## Exercise objective
Down to the last word, output the records below, skipping any images.

════

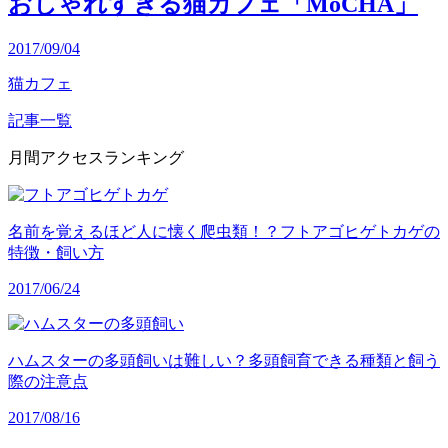
おしゃれすぎる猫カフェ「MoCHA」
2017/09/04
猫カフェ
記事一覧
月間アクセスランキング
名前を覚えるほど人に懐く爬虫類！？フトアゴヒゲトカゲの
特徴・飼い方
2017/06/24
ハムスターの多頭飼いは難しい？多頭飼育できる種類と飼う
際の注意点
2017/08/16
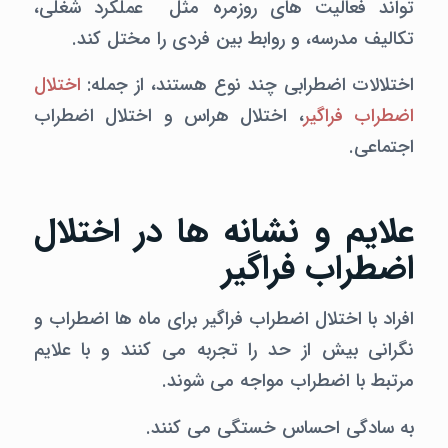
تواند فعالیت های روزمره مثل عملکرد شغلی،
تکالیف مدرسه، و روابط بین فردی را مختل کند.
اختلالات اضطرابی چند نوع هستند، از جمله:
اختلال
اضطراب فراگیر
، اختلال هراس و اختلال اضطراب
اجتماعی.
علایم و نشانه ها در اختلال
اضطراب فراگیر
افراد با اختلال اضطراب فراگیر برای ماه ها اضطراب و
نگرانی بیش از حد را تجربه می کنند و با علایم
مرتبط با اضطراب مواجه می شوند.
به سادگی احساس خستگی می کنند.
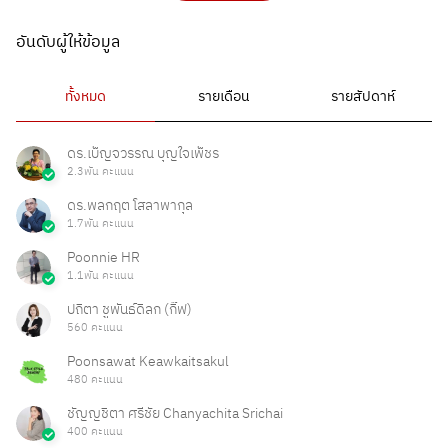
อันดับผู้ให้ข้อมูล
ทั้งหมด
รายเดือน
รายสัปดาห์
ดร.เบ็ญจวรรณ บุญใจเพ็ชร
2.3พัน คะแนน
ดร.พลกฤต โสลาพากุล
1.7พัน คะแนน
Poonnie HR
1.1พัน คะแนน
ปถิตา ชูพันธ์ดิลก (กิ๊ฟ)
560 คะแนน
Poonsawat Keawkaitsakul
480 คะแนน
ชัญญชิตา ศรีชัย Chanyachita Srichai
400 คะแนน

════

## Result of this task
おしゃれすぎる猫カフェ「MoCHA」
2017/09/04
猫カフェ
記事一覧
月間アクセスランキング
名前を覚えるほど人に懐く爬虫類！？フトアゴヒゲトカゲの
特徴・飼い方
2017/06/24
ハムスターの多頭飼いは難しい？多頭飼育できる種類と飼う
際の注意点
2017/08/16
تواند فعالیت های روزمره مثل عملکرد شغلی،
تکالیف مدرسه، و روابط بین فردی را مختل کند.
اختلالات اضطرابی چند نوع هستند، از جمله:
اختلال
اضطراب فراگیر
، اختلال هراس و اختلال اضطراب
اجتماعی.
علایم و نشانه ها در اختلال
اضطراب فراگیر
افراد با اختلال اضطراب فراگیر برای ماه ها اضطراب و
نگرانی بیش از حد را تجربه می کنند و با علایم
مرتبط با اضطراب مواجه می شوند.
به سادگی احساس خستگی می کنند.
อันดับผู้ให้ข้อมูล
ทั้งหมด
รายเดือน
รายสัปดาห์
ดร.เบ็ญจวรรณ บุญใจเพ็ชร
2.3พัน คะแนน
ดร.พลกฤต โสลาพากุล
1.7พัน คะแนน
Poonnie HR
1.1พัน คะแนน
ปถิตา ชูพันธ์ดิลก (กิ๊ฟ)
560 คะแนน
Poonsawat Keawkaitsakul
480 คะแนน
ชัญญชิตา ศรีชัย Chanyachita Srichai
400 คะแนน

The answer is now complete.